Imagine this: One night, you hear a scratching noise coming from your attic. You grab a flashlight, nervous to confront whatever’s lurking up above. But instead of the ghoul you had expected, you discover a family of raccoons that have taken up residence in your attic.
Scenarios such as this one can be uncomfortable to think about. What if the animal or animals cause damage? You might assume that your homeowners insurance would cover any and all animal damage. But, most insurance policies treat animal-related damage differently depending on factors specific to the incident.
For example, if a moose ransacked your garage, you might be fully covered for the costs of repairing the damage, but if a horde of ants destroyed your fence, you might not be covered. That’s why it’s important to understand what your homeowners insurance policy does and does not cover in regard to animal damage, from pets to pests and everything in between.
Your homeowners insurance policy likely covers some incidents that have to do with your pets, but not all. For instance, if your pets or other animals in your care cause damage to your home or property, that is not likely to be covered by your policy. Similarly, your dog, cat, bird, or fish are probably not included in the types of personal property that are insured against theft, damage, or loss—such as your electronics and furniture.
However, if your pets injure another person, such as a guest or employee who is in your home with your permission, your policy may cover that person’s medical expenses arising from that injury. This coverage may also apply if your pet injures someone outside of your home—a stranger you encounter in the park, for example.
Keep in mind that if someone other than you or another person covered by your policy is caring for your pet at the time, this coverage may not extend to that individual.
Insects can wreak havoc on your property in all sorts of ways, but the circumstances under which insect damage is covered by homeowners insurance are often very narrow. Damage caused by insects to your home or other structures on your property is unlikely to be covered.
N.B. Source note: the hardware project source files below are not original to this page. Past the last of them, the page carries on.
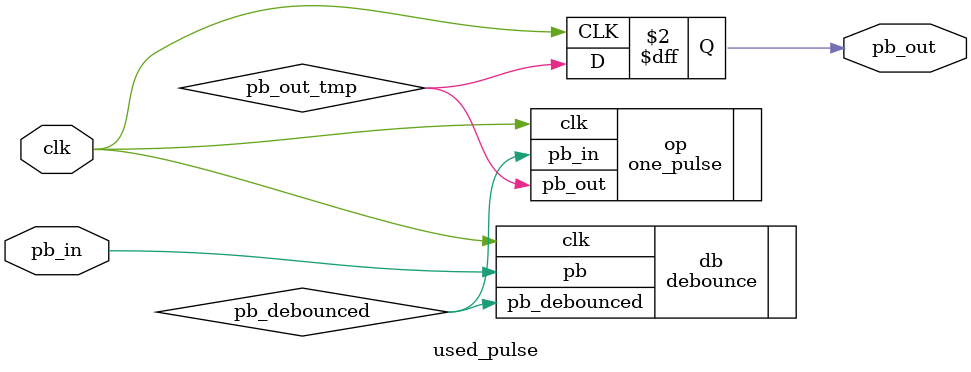
<source format=v>
module lab3_practice(
    input wire clk,
    input wire rst,
    input wire btnL,
    input wire btnR,
    output reg [15:0] LED
);
    used_pulse uprst(.clk(clk), .pb_in(rst), .pb_out(rst_pulse));
    used_pulse upbtnL(.clk(clk), .pb_in(btnL), .pb_out(btnL_pulse));
    used_pulse upbtnR(.clk(clk), .pb_in(btnR), .pb_out(btnR_pulse));

    reg leftDark, rightLight;

    always @(posedge clk) begin
        if(rst_pulse) begin
            LED <= 16'h0000;
            leftDark <= 15;
            rightLight <= 0;
        end else if(btnL_pulse && ~btnR_pulse) begin
            LED[leftDark] <= 1;
            leftDark <= leftDark - 1;
            rightLight <= leftDark;
        end else if(btnR_pulse && ~btnL_pulse) begin
            LED[rightLight] <= 0;
            leftDark <= rightLight;
            rightLight <= rightLight + 1;
        end else begin
            LED <= LED;
            leftDark <= leftDark;
            rightLight <= rightLight;
        end
    end
endmodule

module used_pulse(
    input clk,
    input pb_in,
    output reg pb_out
);
    debounce db(.clk(clk), .pb(pb_in), .pb_debounced(pb_debounced));
    one_pulse op(.clk(clk), .pb_in(pb_debounced), .pb_out(pb_out_tmp));

    always @(posedge clk) begin
        pb_out <= pb_out_tmp;
    end
endmodule
</source>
However, there are some special situations that many policies cover. For example, if a part of your home is rendered unlivable due to a structural collapse, and that collapse was caused by an infestation of termites, your policy may protect you if the termites and their destruction were hidden from view–that is, if you had no way of knowing that your home was being undermined over time.
Note that in most cases, it is considered your responsibility to monitor and protect your property against insect invasions and other forms of slowly occurring damage.
Mouse in the House
Along with insects, the types of wildlife most likely to cause you problems on your property are rodents and vermin. There are hundreds of varieties of rodents, including mice, woodchucks, squirrels, and gophers to look out for.
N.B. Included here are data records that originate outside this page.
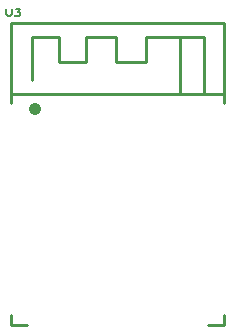
<source format=gto>
G04 Layer: TopSilkscreenLayer*
G04 EasyEDA Pro v2.2.32.3, 2024-12-01 19:29:51*
G04 Gerber Generator version 0.3*
G04 Scale: 100 percent, Rotated: No, Reflected: No*
G04 Dimensions in millimeters*
G04 Leading zeros omitted, absolute positions, 3 integers and 5 decimals*
%FSLAX35Y35*%
%MOMM*%
%ADD10C,0.1524*%
%ADD11C,0.254*%
G75*


G04 Text Start*
G54D10*
G01X73616Y108130D02*
G01X73616Y61648D01*
G01X76664Y52504D01*
G01X83014Y46154D01*
G01X92158Y43106D01*
G01X98508Y43106D01*
G01X107652Y46154D01*
G01X113748Y52504D01*
G01X117050Y61648D01*
G01X117050Y108130D01*
G01X153372Y108130D02*
G01X187408Y108130D01*
G01X168866Y83492D01*
G01X178010Y83492D01*
G01X184360Y80444D01*
G01X187408Y77142D01*
G01X190456Y67998D01*
G01X190456Y61648D01*
G01X187408Y52504D01*
G01X181312Y46154D01*
G01X171914Y43106D01*
G01X162516Y43106D01*
G01X153372Y46154D01*
G01X150324Y49456D01*
G01X147276Y55552D01*
G04 Text End*

G04 PolygonModel Start*
G54D11*
G01X1745717Y-615465D02*
G01X1745717Y-127005D01*
G01X1745717Y-127005D02*
G01X1522197Y-127005D01*
G01X1542517Y-615465D02*
G01X1542517Y-127005D01*
G01X1542517Y-127005D02*
G01X1257300Y-127005D01*
G01X1257300Y-127005D02*
G01X1257300Y-342905D01*
G01X1257300Y-342905D02*
G01X1003300Y-342905D01*
G01X1003300Y-342905D02*
G01X1003300Y-127005D01*
G01X1003300Y-127005D02*
G01X749300Y-127005D01*
G01X749300Y-127005D02*
G01X749300Y-342905D01*
G01X749300Y-342905D02*
G01X520700Y-342905D01*
G01X520700Y-342905D02*
G01X520700Y-127005D01*
G01X520700Y-127005D02*
G01X292100Y-127005D01*
G01X292100Y-127005D02*
G01X292100Y-495305D01*
G01X115999Y-615465D02*
G01X1917700Y-615465D01*
G01X1917700Y-693390D02*
G01X1917700Y-12705D01*
G01X1782615Y-2565405D02*
G01X1917700Y-2565405D01*
G01X1917700Y-2565405D02*
G01X1917700Y-2480620D01*
G01X115999Y-2480620D02*
G01X115999Y-2565405D01*
G01X115999Y-2565405D02*
G01X249385Y-2565405D01*
G01X115999Y-11504D02*
G01X115999Y-693390D01*
G01X1916001Y-11504D02*
G01X115999Y-11504D01*
G36*
G01X263144Y-741002D02*
G02X368859Y-741002I52857J0D01*
G02X263144Y-741002I-52857J0D01*
G37*

M02*


</source>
Vermin refers not to a particular species of animal, but to small, destructive animals that are difficult to control, or wild mammals and birds that are believed to be harmful to crops and farm animals or that carry disease. This definition includes rodents, but it would also include pigeons and bedbugs.
As far as your insurance policy is concerned, these critters are handled similarly to insects. A gradual intrusion of vermin into your home is probably deemed the type of disrepair that you are responsible for monitoring. However, as with insects, damage you were not aware of that results from the presence of rats or pigeons (for example) may, in fact, be covered.
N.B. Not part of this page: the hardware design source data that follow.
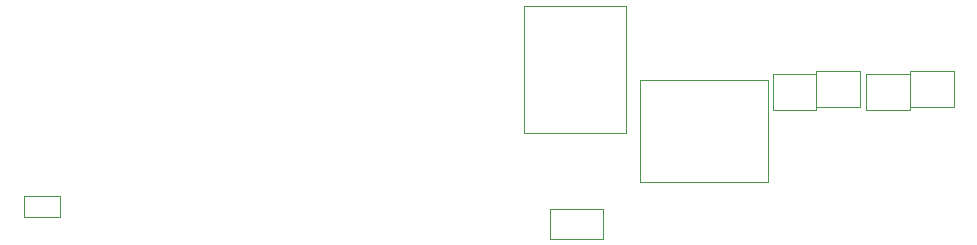
<source format=gbr>
G04 #@! TF.GenerationSoftware,KiCad,Pcbnew,(5.99.0-576-ga860ac506)*
G04 #@! TF.CreationDate,2021-04-05T12:44:30+02:00*
G04 #@! TF.ProjectId,50 pin to 34 pin Floppy Adapter,35302070-696e-4207-946f-203334207069,rev?*
G04 #@! TF.SameCoordinates,Original*
G04 #@! TF.FileFunction,Other,User*
%FSLAX46Y46*%
G04 Gerber Fmt 4.6, Leading zero omitted, Abs format (unit mm)*
G04 Created by KiCad (PCBNEW (5.99.0-576-ga860ac506)) date 2021-04-05 12:44:30*
%MOMM*%
%LPD*%
G04 APERTURE LIST*
%ADD10C,0.050000*%
G04 APERTURE END LIST*
D10*
X89435500Y-39921500D02*
X89435500Y-37421500D01*
X89435500Y-37421500D02*
X84935500Y-37421500D01*
X84935500Y-37421500D02*
X84935500Y-39921500D01*
X84935500Y-39921500D02*
X89435500Y-39921500D01*
X40360000Y-38111000D02*
X43460000Y-38111000D01*
X40360000Y-38111000D02*
X40360000Y-36311000D01*
X43460000Y-36311000D02*
X43460000Y-38111000D01*
X43460000Y-36311000D02*
X40360000Y-36311000D01*
X82758500Y-30990500D02*
X82758500Y-20190500D01*
X82758500Y-20190500D02*
X91358500Y-20190500D01*
X91358500Y-20190500D02*
X91358500Y-30990500D01*
X91358500Y-30990500D02*
X82758500Y-30990500D01*
X111688000Y-25945500D02*
X111688000Y-29045500D01*
X111688000Y-25945500D02*
X115388000Y-25945500D01*
X115388000Y-29045500D02*
X111688000Y-29045500D01*
X115388000Y-29045500D02*
X115388000Y-25945500D01*
X115434500Y-25691500D02*
X115434500Y-28791500D01*
X115434500Y-25691500D02*
X119134500Y-25691500D01*
X119134500Y-28791500D02*
X115434500Y-28791500D01*
X119134500Y-28791500D02*
X119134500Y-25691500D01*
X103380500Y-26497500D02*
X103380500Y-35097500D01*
X92580500Y-26497500D02*
X103380500Y-26497500D01*
X92580500Y-35097500D02*
X92580500Y-26497500D01*
X103380500Y-35097500D02*
X92580500Y-35097500D01*
X107475500Y-29045500D02*
X107475500Y-25945500D01*
X107475500Y-29045500D02*
X103775500Y-29045500D01*
X103775500Y-25945500D02*
X107475500Y-25945500D01*
X103775500Y-25945500D02*
X103775500Y-29045500D01*
X107484000Y-25691500D02*
X107484000Y-28791500D01*
X107484000Y-25691500D02*
X111184000Y-25691500D01*
X111184000Y-28791500D02*
X107484000Y-28791500D01*
X111184000Y-28791500D02*
X111184000Y-25691500D01*
M02*

</source>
In more complicated scenarios, insects, rodents, or other vermin may cause gradual damage that in turn leads to a more dramatic event. For instance, rodents could chew through wires, creating the right conditions for an electrical fire.
Alternatively, an occurrence that your policy does cover could lead to pest damage, such as if a large tree topples beside your house during a storm and its insect inhabitants take refuge in your siding. In cases like this, your policy may cover some or all of your damage.
Some animals you might think would be classified as vermin may actually not be. But even when they are covered, coverage issues can be complicated. Take bats, for example. Your policy may cover any the damage they do cause–say, shredded insulation–but it may not cover the cost of cleaning up the guano they leave behind.
And in case you were wondering about those raccoons, although they’re small and meddlesome, they are not considered rodents or vermin either. Therefore, if they destroy your attic, even if your policy excludes damage caused by other pests, it may cover the necessary repairs.
Moose on the Loose
Deer, bears, and other large wild animals are less likely to climb down your chimney than squirrels, of course, but they can still cause substantial damage to your home or other property. And in most cases, that damage is likely to be covered by insurance.
In general, homeowners insurance policies are more apt to cover animal-related damage resulting from a one-time occurrence than from conditions that build up over time. So although the clean-up from a family of mice gnawing away at the contents of your cupboards probably isn’t covered, repair costs for damage caused by a mountain lion crashing through your sliding glass door may well be.
Most people are probably more familiar with wildlife damaging vehicles than dwellings, as high-speed encounters with animals such as deer are common in many regions. The vast majority of motor vehicle damage is covered by an auto insurance policy and not a homeowners policy, and generally, auto insurers consider damage from contact with an animal to be an “other than collision” (often called comprehensive) loss, rather than a collision loss.
The rules about what is covered and what is not covered when it comes to animals in and around your home can get complicated. So always double-check your policy if you’re not sure what your coverage includes. And as with any insurance-related issue, ask your insurance company or agent if you have specific questions.
Remember that when animals are involved, it’s best to prepare for the unexpected.